→ ABOUT THIS EXERCISE:
Which lines below hold the word "border"? Report each one.
[[ DATASET RECORDS, beginning ]]
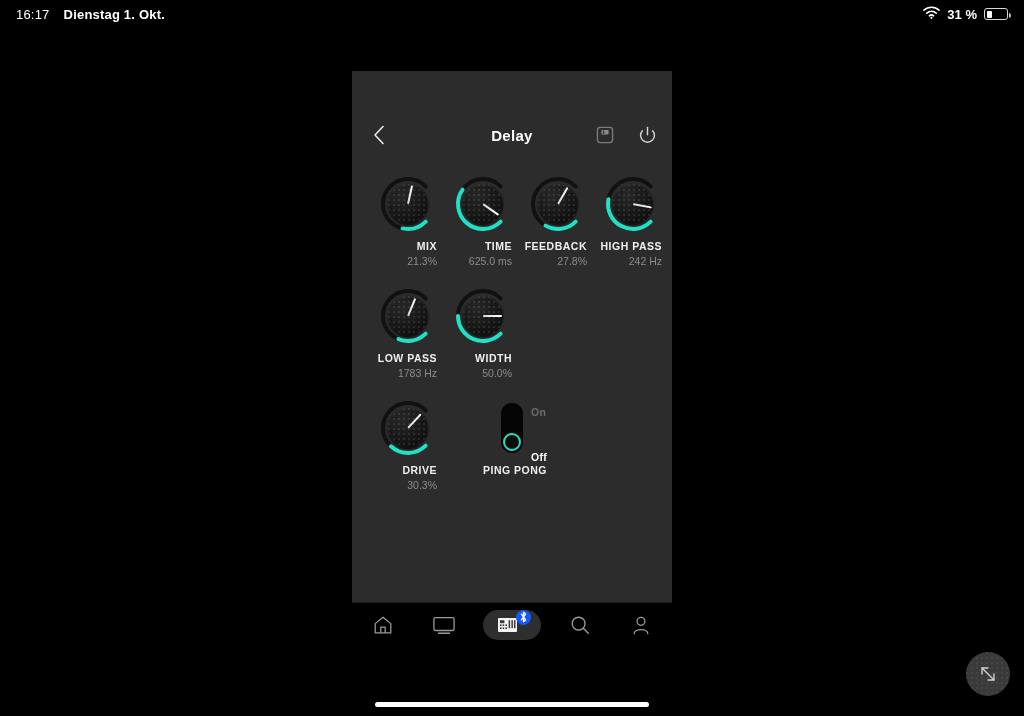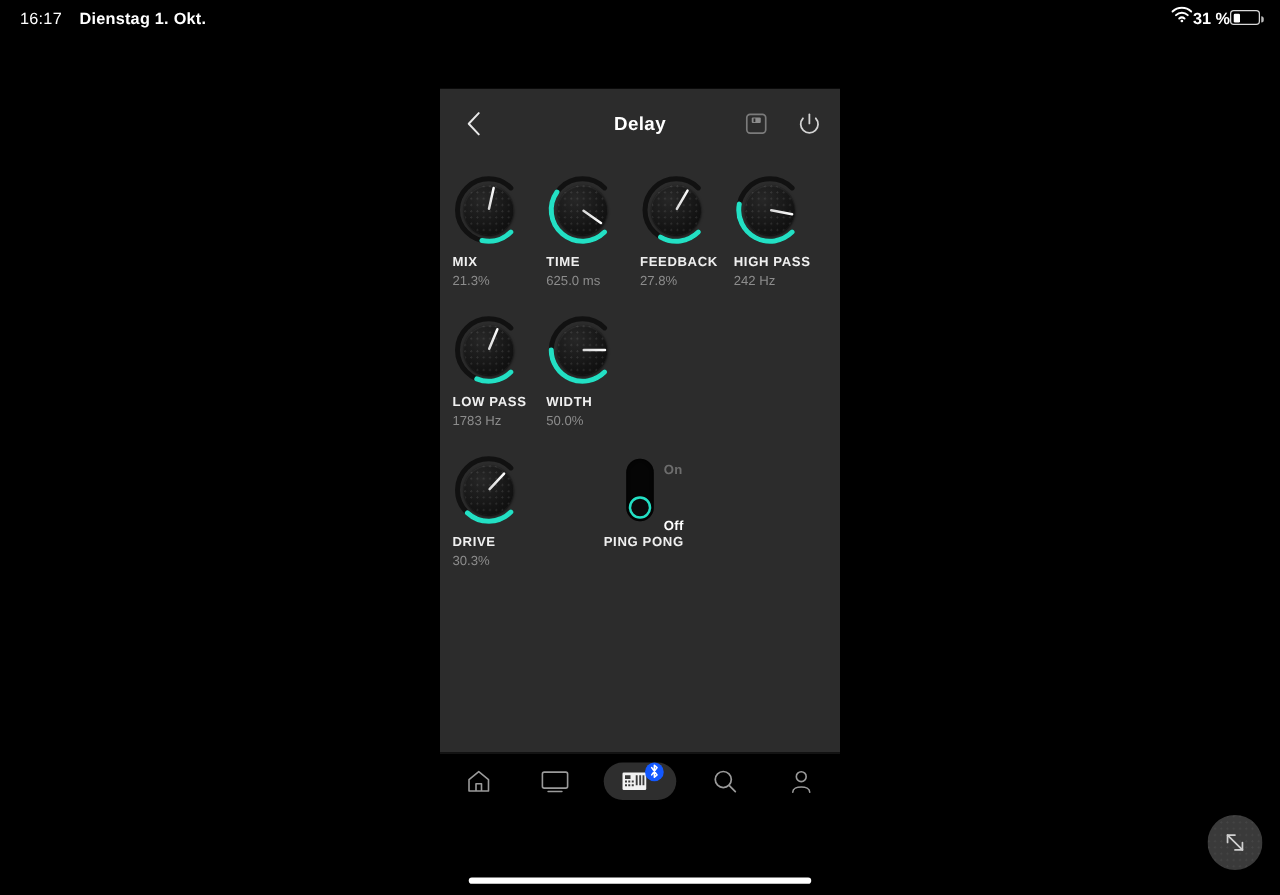--- a/index.html
+++ b/index.html
@@ -13,61 +13,61 @@
 
   
   .statusbar {
     position: absolute; top: 0; left: 0; width: 1024px; height: 28px;
     display: flex; align-items: center; justify-content: space-between;
     padding: 0 16px; color: #fff;
   }
   .sb-left { display: flex; align-items: center; gap: 14px; }
   .sb-time { font-size: 13px; font-weight: normal; letter-spacing: .2px; }
   .sb-date { font-size: 13px; font-weight: bold; letter-spacing: .2px; }
-  .sb-right { display: flex; align-items: center; }
+  .sb-right { display: flex; align-items: center; gap: 7px; }
   .sb-batt-text { font-size: 13px; font-weight: bold; }
   .batt-shell {
     width: 24px; height: 12px; border: 1.3px solid #d8d8d8; border-radius: 3px;
     position: relative; display: flex; align-items: center; padding: 1.5px;
   }
   .batt-shell::after {
     content: ""; position: absolute; right: -3.5px; top: 3.5px;
     width: 2px; height: 5px; background: #b9b9b9; border-radius: 0 2px 2px 0;
   }
   .batt-fill { height: 100%; width: 31%; background: #fff; border-radius: 1px; }
 
   
   .panel {
     position: absolute; left: 352px; top: 71px;
     width: 320px; height: 531px; background: #2c2c2c;
   }
   .hdr {
     position: relative; height: 56px;
-    display: flex; align-items: center; justify-content: center;
+    display: flex; align-items: center; justify-content: center; margin-top: 36px;
   }
   .hdr-title { color: #fff; font-size: 15px; font-weight: bold; letter-spacing: .3px; }
   .back-btn {
     position: absolute; left: 13px; top: 50%; transform: translateY(-50%);
     width: 28px; height: 28px; display: flex; align-items: center; justify-content: center;
   }
   .hdr-right {
     position: absolute; right: 14px; top: 50%; transform: translateY(-50%);
     display: flex; align-items: center; gap: 20px;
   }
   .hdr-icon { width: 22px; height: 22px; display: flex; align-items: center; justify-content: center; }
 
   .section-label {
     color: #6e6e6e; font-size: 10.5px; font-weight: bold;
     letter-spacing: 1.1px; padding: 14px 0 0 13px;
   }
 
   
   .rows { padding: 12px 10px 0 10px; }
   .row { display: flex; margin-bottom: 20px; }
-  .cell { width: 75px; display: flex; flex-direction: column; align-items: flex-start; }
+  .cell { width: 75px; display: flex; flex-direction: column; align-items: flex-end; }
   .knob-wrap { width: 58px; height: 58px; position: relative; }
   .knob-wrap svg { display: block; }
   .knob-face {
     position: absolute; left: 9px; top: 9px; width: 40px; height: 40px;
     border-radius: 50%;
     background:
       radial-gradient(circle at 1px 1px, rgba(255,255,255,.10) .7px, transparent .9px) 0 0/5px 5px,
       radial-gradient(circle at 36% 28%, #272727 0%, #141414 62%, #0a0a0a 100%);
     box-shadow: inset 0 1px 1px rgba(255,255,255,.07), 0 1px 2px rgba(0,0,0,.8);
   }

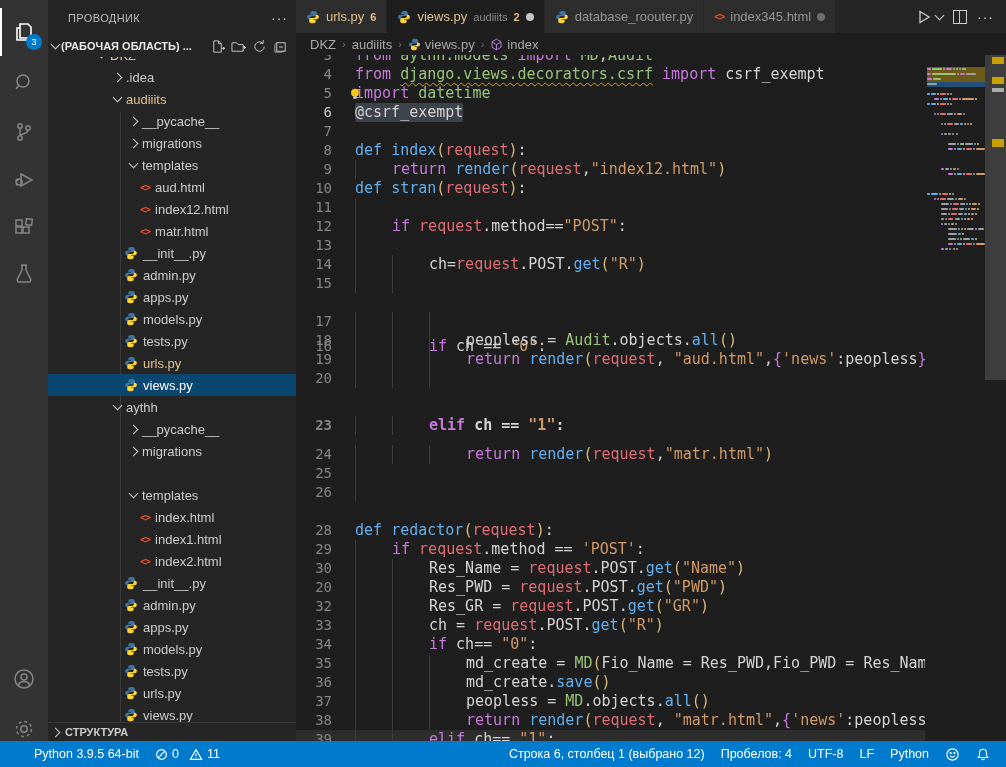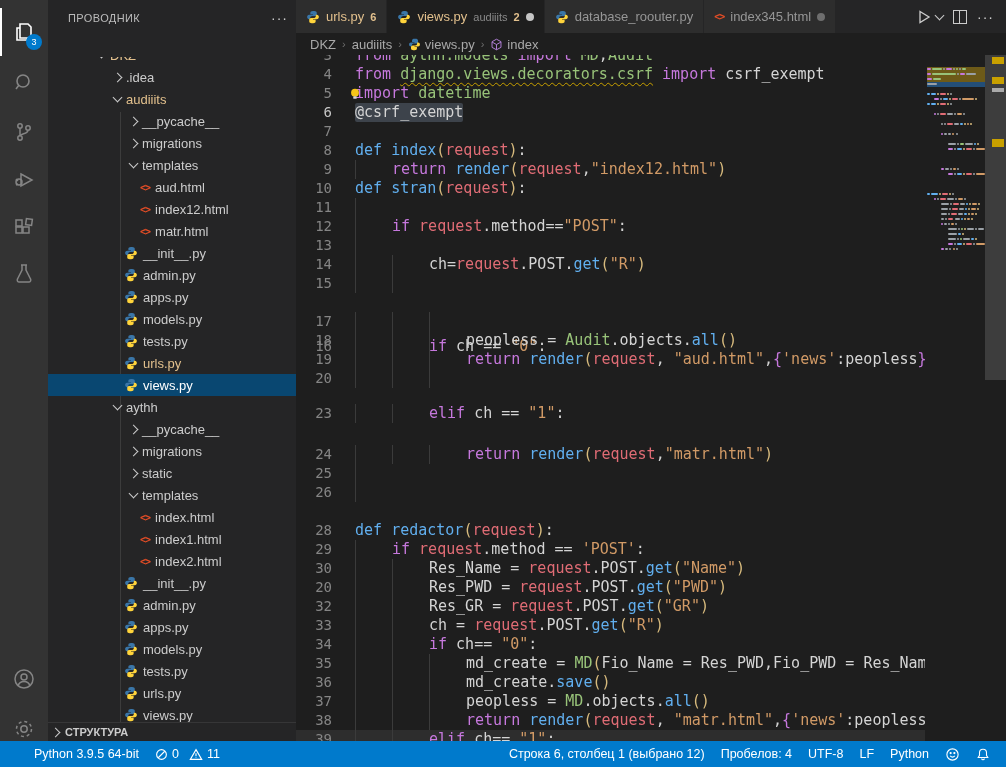--- a/index.html
+++ b/index.html
@@ -134,20 +134,43 @@
           <circle cx="12" cy="12" r="7.5" stroke-dasharray="3 2.9"></circle>
         </svg>
     </div>
   </div>
 
   <div class="sidebar">
     <div class="sb-title">
       <span>ПРОВОДНИК</span>
       <span class="more">···</span>
     </div>
+    <div class="ws-row">
+      <span class="chev down"></span>
+      <span class="lbl">(РАБОЧАЯ ОБЛАСТЬ) ...</span>
+      <span class="ws-acts">
+        <svg width="15" height="15" viewBox="0 0 16 16" fill="none" stroke="currentColor">
+            <path d="M9 2H4v12h8V5z"></path>
+            <path d="M9 2v3h3"></path>
+            <path d="M13 10h3M14.5 8.5v3" stroke-width="1.2"></path>
+          </svg>
+        <svg width="15" height="15" viewBox="0 0 16 16" fill="none" stroke="currentColor">
+            <path d="M1 4h5l1.5 2H13v7H1z"></path>
+            <path d="M13 9h3M14.5 7.5v3" stroke-width="1.2"></path>
+          </svg>
+        <svg width="15" height="15" viewBox="0 0 16 16" fill="none" stroke="currentColor">
+            <path d="M13 8a5 5 0 1 1-1.5-3.5M12 1v3.5H8.5"></path>
+          </svg>
+        <svg width="15" height="15" viewBox="0 0 16 16" fill="none" stroke="currentColor">
+            <rect x="4" y="4" width="9" height="9"></rect>
+            <path d="M6.5 8.5h4"></path>
+            <path d="M4 4L2 6v8h8l2-2" stroke-width="0.8"></path>
+          </svg>
+      </span>
+    </div>
     <div class="tree">
       <div class="tguide" style="left:72px;top:55px;bottom:0;"></div>
     <div class="trow gold" style="top: -13px; padding-left: 50px;">
           <span class="chev down"></span>
           <span class="lbl">DKZ</span>
         </div>
         <div class="trow" style="top: 9px; padding-left: 66px;">
           <span class="chev right"></span>
           <span class="lbl">.idea</span>
         </div>
@@ -246,24 +269,20 @@
           <span class="chev down"></span>
           <span class="lbl">aythh</span>
         </div>
         <div class="trow" style="top: 361px; padding-left: 82px;">
           <span class="chev right"></span>
           <span class="lbl">__pycache__</span>
         </div>
         <div class="trow" style="top: 383px; padding-left: 82px;">
           <span class="chev right"></span>
           <span class="lbl">migrations</span>
-        </div>
-        <div class="trow" style="top: 405px; padding-left: 82px;">
-          <span class="chev right"></span>
-          <span class="lbl">static</span>
         </div>
         <div class="trow" style="top: 427px; padding-left: 82px;">
           <span class="chev down"></span>
           <span class="lbl">templates</span>
         </div>
         <div class="trow" style="top: 449px; padding-left: 92px;">
           <span class="html-ico">&lt;&gt;</span>
           <span class="lbl">index.html</span>
         </div>
         <div class="trow" style="top: 471px; padding-left: 92px;">
@@ -442,21 +461,21 @@
         <div class="cl" style="top: 143px;"><span class="ln">11</span><span class="ct"><span class="gd"></span></span></div>
         <div class="cl" style="top: 162px;"><span class="ln">12</span><span class="ct"><span class="gd"></span><span class="tk-k">if</span><span class="tk-p"> </span><span class="tk-r">request</span><span class="tk-p">.method</span><span class="tk-p">==</span><span class="tk-s">"POST"</span><span class="tk-p">:</span></span></div>
         <div class="cl" style="top: 181px;"><span class="ln">13</span><span class="ct"><span class="gd"></span></span></div>
         <div class="cl" style="top: 200px;"><span class="ln">14</span><span class="ct"><span class="gd"></span><span class="gd"></span><span class="tk-p">ch</span><span class="tk-p">=</span><span class="tk-r">request</span><span class="tk-p">.POST.</span><span class="tk-d">get</span><span class="tk-y">(</span><span class="tk-s">"R"</span><span class="tk-y">)</span></span></div>
         <div class="cl" style="top: 219px;"><span class="ln">15</span><span class="ct"><span class="gd"></span><span class="gd"></span></span></div>
         <div class="cl" style="top: 236px; margin-top: 46px;"><span class="ln">16</span><span class="ct"><span class="gd"></span><span class="gd"></span><span class="tk-k">if</span><span class="tk-p"> ch </span><span class="tk-p">== </span><span class="tk-s">"0"</span><span class="tk-p">:</span></span></div>
         <div class="cl" style="top: 257px;"><span class="ln">17</span><span class="ct"><span class="gd"></span><span class="gd"></span><span class="gd"></span></span></div>
         <div class="cl" style="top: 276px;"><span class="ln">18</span><span class="ct"><span class="gd"></span><span class="gd"></span><span class="gd"></span><span class="tk-p">peopless </span><span class="tk-p">= </span><span class="tk-g">Audit</span><span class="tk-p">.objects.</span><span class="tk-d">all</span><span class="tk-y">()</span></span></div>
         <div class="cl" style="top: 295px;"><span class="ln">19</span><span class="ct"><span class="gd"></span><span class="gd"></span><span class="gd"></span><span class="tk-k">return</span><span class="tk-p"> </span><span class="tk-d">render</span><span class="tk-y">(</span><span class="tk-r">request</span><span class="tk-p">, </span><span class="tk-s">"aud.html"</span><span class="tk-p">,</span><span class="tk-b">{</span><span class="tk-s">'news'</span><span class="tk-p">:</span><span class="tk-p">peopless</span><span class="tk-b">}</span></span></div>
         <div class="cl" style="top: 314px;"><span class="ln">20</span><span class="ct"><span class="gd"></span><span class="gd"></span><span class="gd"></span></span></div>
-        <div class="cl" style="top: 349px;"><span class="ln">23</span><span class="ct"><span class="gd"></span><span class="gd"></span><span class="tk-k">elif</span><span class="tk-p"> ch </span><span class="tk-p">== </span><span class="tk-s">"1"</span><span class="tk-p">:</span></span></div>
+        <div class="cl" style="top: 361px; font-weight: bold;"><span class="ln">23</span><span class="ct"><span class="gd"></span><span class="gd"></span><span class="tk-k">elif</span><span class="tk-p"> ch </span><span class="tk-p">== </span><span class="tk-s">"1"</span><span class="tk-p">:</span></span></div>
         <div class="cl" style="top: 390px;"><span class="ln">24</span><span class="ct"><span class="gd"></span><span class="gd"></span><span class="gd"></span><span class="tk-k">return</span><span class="tk-p"> </span><span class="tk-d">render</span><span class="tk-y">(</span><span class="tk-r">request</span><span class="tk-p">,</span><span class="tk-s">"matr.html"</span><span class="tk-y">)</span></span></div>
         <div class="cl" style="top: 409px;"><span class="ln">25</span><span class="ct"><span class="gd"></span></span></div>
         <div class="cl" style="top: 428px;"><span class="ln">26</span><span class="ct"><span class="gd"></span></span></div>
         <div class="cl" style="top: 466px;"><span class="ln">28</span><span class="ct"><span class="tk-d">def </span><span class="tk-d">redactor</span><span class="tk-y">(</span><span class="tk-r">request</span><span class="tk-y">)</span><span class="tk-p">:</span></span></div>
         <div class="cl" style="top: 485px;"><span class="ln">29</span><span class="ct"><span class="gd"></span><span class="tk-k">if</span><span class="tk-p"> </span><span class="tk-r">request</span><span class="tk-p">.method </span><span class="tk-p">== </span><span class="tk-s">'POST'</span><span class="tk-p">:</span></span></div>
         <div class="cl" style="top: 504px;"><span class="ln">30</span><span class="ct"><span class="gd"></span><span class="gd"></span><span class="tk-p">Res_Name </span><span class="tk-p">= </span><span class="tk-r">request</span><span class="tk-p">.POST.</span><span class="tk-d">get</span><span class="tk-y">(</span><span class="tk-s">"Name"</span><span class="tk-y">)</span></span></div>
         <div class="cl" style="top: 523px;"><span class="ln">20</span><span class="ct"><span class="gd"></span><span class="gd"></span><span class="tk-p">Res_PWD </span><span class="tk-p">= </span><span class="tk-r">request</span><span class="tk-p">.POST.</span><span class="tk-d">get</span><span class="tk-y">(</span><span class="tk-s">"PWD"</span><span class="tk-y">)</span></span></div>
         <div class="cl" style="top: 542px;"><span class="ln">32</span><span class="ct"><span class="gd"></span><span class="gd"></span><span class="tk-p">Res_GR </span><span class="tk-p">= </span><span class="tk-r">request</span><span class="tk-p">.POST.</span><span class="tk-d">get</span><span class="tk-y">(</span><span class="tk-s">"GR"</span><span class="tk-y">)</span></span></div>
         <div class="cl" style="top: 561px;"><span class="ln">33</span><span class="ct"><span class="gd"></span><span class="gd"></span><span class="tk-p">ch </span><span class="tk-p">= </span><span class="tk-r">request</span><span class="tk-p">.POST.</span><span class="tk-d">get</span><span class="tk-y">(</span><span class="tk-s">"R"</span><span class="tk-y">)</span></span></div>
         <div class="cl" style="top: 580px;"><span class="ln">34</span><span class="ct"><span class="gd"></span><span class="gd"></span><span class="tk-k">if</span><span class="tk-p"> ch</span><span class="tk-p">== </span><span class="tk-s">"0"</span><span class="tk-p">:</span></span></div>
[[ DATASET RECORDS, end ]]
→ SOLUTION FOR THIS TASK:
     width: 24px; height: 12px; border: 1.3px solid #d8d8d8; border-radius: 3px;
     width: 2px; height: 5px; background: #b9b9b9; border-radius: 0 2px 2px 0;
   .batt-fill { height: 100%; width: 31%; background: #fff; border-radius: 1px; }
     border-radius: 50%;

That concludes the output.